#### EXCERPT PROVIDED:
• • •
Now that airplay has transformed into strong sales, Kate Bush has converted many of those sceptics, and looks easily set to have the first number one record by a British female artist in many a week.
At number 10 in the R&RN airplay chart, it seems that she has also converted those hardest-to-please men, the programme directors of Britain's 19 ILR stations. The public has responded magnificently to EMI's 1978 trump card, for until this year Bush, although signed to the label for over two years, had been allowed to keep a very low profile.
The release of the album and single came at a time when she was getting anxious about the non-starting of her career. "People," she said, "had promised a lot of things over the years, but this was the first time something had actually happened."
In fact the single was to be released in November, but a week before release it was held back, and she was made to hang on again. EMI was afraid that it would get lost amongst the deluge of Christmas records. Bush consoled herself via Capital Radio. "A few promotion copies got out and they played it straight away. That was amazing," she says, "And what has happened now is all far beyond my dreams."
She first came to the attention of EMI through Pink Floyd guitarist, Dave Gilmour who made some demos of her songs and took them around to his contacts, eventually securing a deal with EMI.
It wasn't as an artist that Kate originally saw her career developing. "I started as a writer, I couldn't sing or keep in tune, and it was only through hours of singing every day that my voice got its own quality. It's meant a lot to me being accepted as a singer."
• • •
#### ENTRIES PROVIDED:
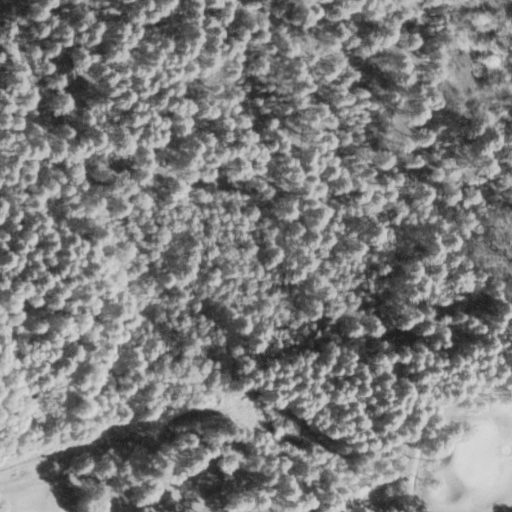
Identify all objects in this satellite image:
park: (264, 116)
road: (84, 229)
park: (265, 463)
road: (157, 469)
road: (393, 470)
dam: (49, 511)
• • •
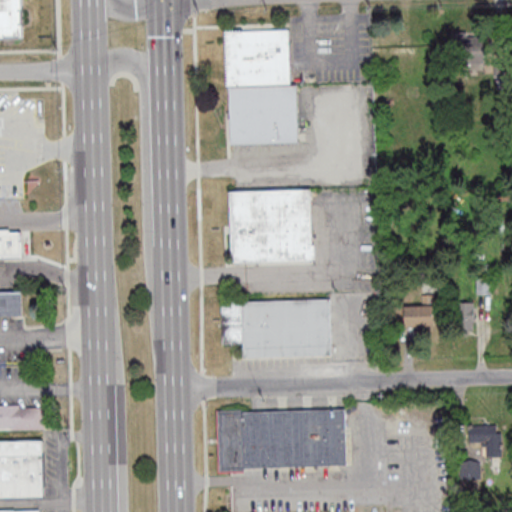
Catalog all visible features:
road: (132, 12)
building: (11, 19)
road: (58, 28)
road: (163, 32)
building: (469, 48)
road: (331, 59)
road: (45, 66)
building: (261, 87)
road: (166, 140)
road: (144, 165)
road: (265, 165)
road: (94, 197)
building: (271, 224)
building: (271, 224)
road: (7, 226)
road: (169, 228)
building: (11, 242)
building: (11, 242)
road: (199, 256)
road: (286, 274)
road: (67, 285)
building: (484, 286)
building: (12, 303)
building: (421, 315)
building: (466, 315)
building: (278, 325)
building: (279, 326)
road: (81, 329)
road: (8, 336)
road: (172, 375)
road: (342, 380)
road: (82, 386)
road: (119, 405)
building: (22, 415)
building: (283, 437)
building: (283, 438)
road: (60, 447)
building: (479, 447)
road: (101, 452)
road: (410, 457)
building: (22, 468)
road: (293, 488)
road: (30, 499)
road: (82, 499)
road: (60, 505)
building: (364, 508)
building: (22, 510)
• • •
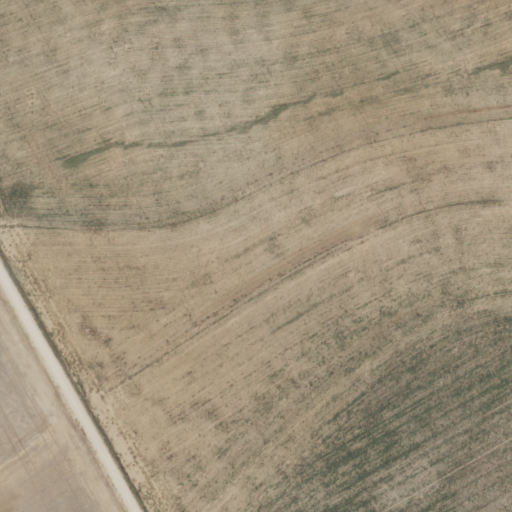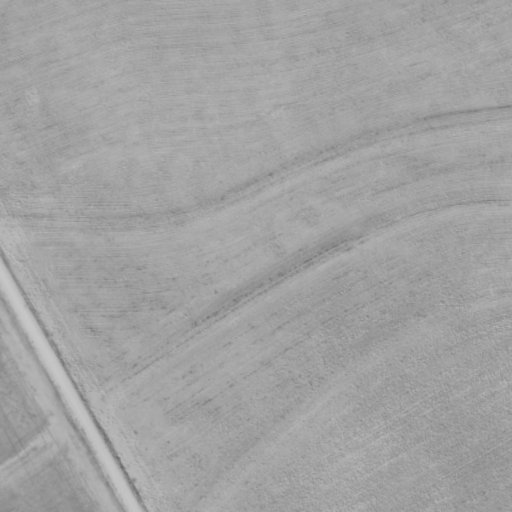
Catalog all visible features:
• • •
#### PROMPT:
Pick up the article about Kate Bush's breakthrough with EMI where it stops, and write the next few paragraphs.

#### THE OUTPUT:
Recording the album was the first positive thing that Kate felt she had accomplished in her career. It took six weeks to record last summer. "Most of the songs had been written for over a year," she says," and producer Andrew Powell, who first treated me like a session musician, eventually gave me an incredible amount of freedom in the studio. I would suggest instruments and he would get them for me."
19-year-old Bush found the whole process exhausting, both mentally and physically, "I had all this energy and I couldn't let go." She admits to having only written a couple of songs since she made the album.
Since she made the album she had evolved a clearer perspective about her work. "At first I couldn't hear it objectively as a whole, I got irritable and had to leave the room. Two days ago I heard it for the first time in months. It could have been so much better, there were so many more things I could have done."
Though she is dissatisfied with her album, she is aware that its success must generate other areas. Touring and performing are her next plans.
"Performing is the only time when you get to people" she observes. "The human element is so important to me, I'm finished if I start losing it."
She has formed her own band and at the moment is rehearsing a full set with them and as with everything she does there is little that is conventional about her proposed stage act. She is very interested in dance as an art form and hopes to include some sort of dance or mime routine in her act.
She feels influenced by Lindsay Kemp, the brilliant mime artist whose work Flowers sank itself indelibly in her mind. "I thought if one person can combine their music with that degree of body expression then it would be marvellous."
Such is her confidence, she is prepared to have a go at anything. "There's nothing you can't do, it's important to learn about yourself, and to know how to use your body."
Dance, at one stage, seemed likely become her vocation. When she left school she compatibly merged dance and songwriting as her main-studies. "At one point I was dancing from Monday to Friday and enjoying it more than my music. Now the writing is more important."
Through dance she has developed another persona to her basic character. "When I perform I'm definitely someone else, but she's a lot stronger and I wouldn't be as daring as her." The separation between performer and artist is crucial she believes. "People don't do it to you, you do it to yourself."
"On stage everything should be a communication," she continues, "but everyone wants to package you." She cites David Bowie as being another main influence. "He's individual, and keeps everything moving. He's always exploring, and he's very clever as a performer."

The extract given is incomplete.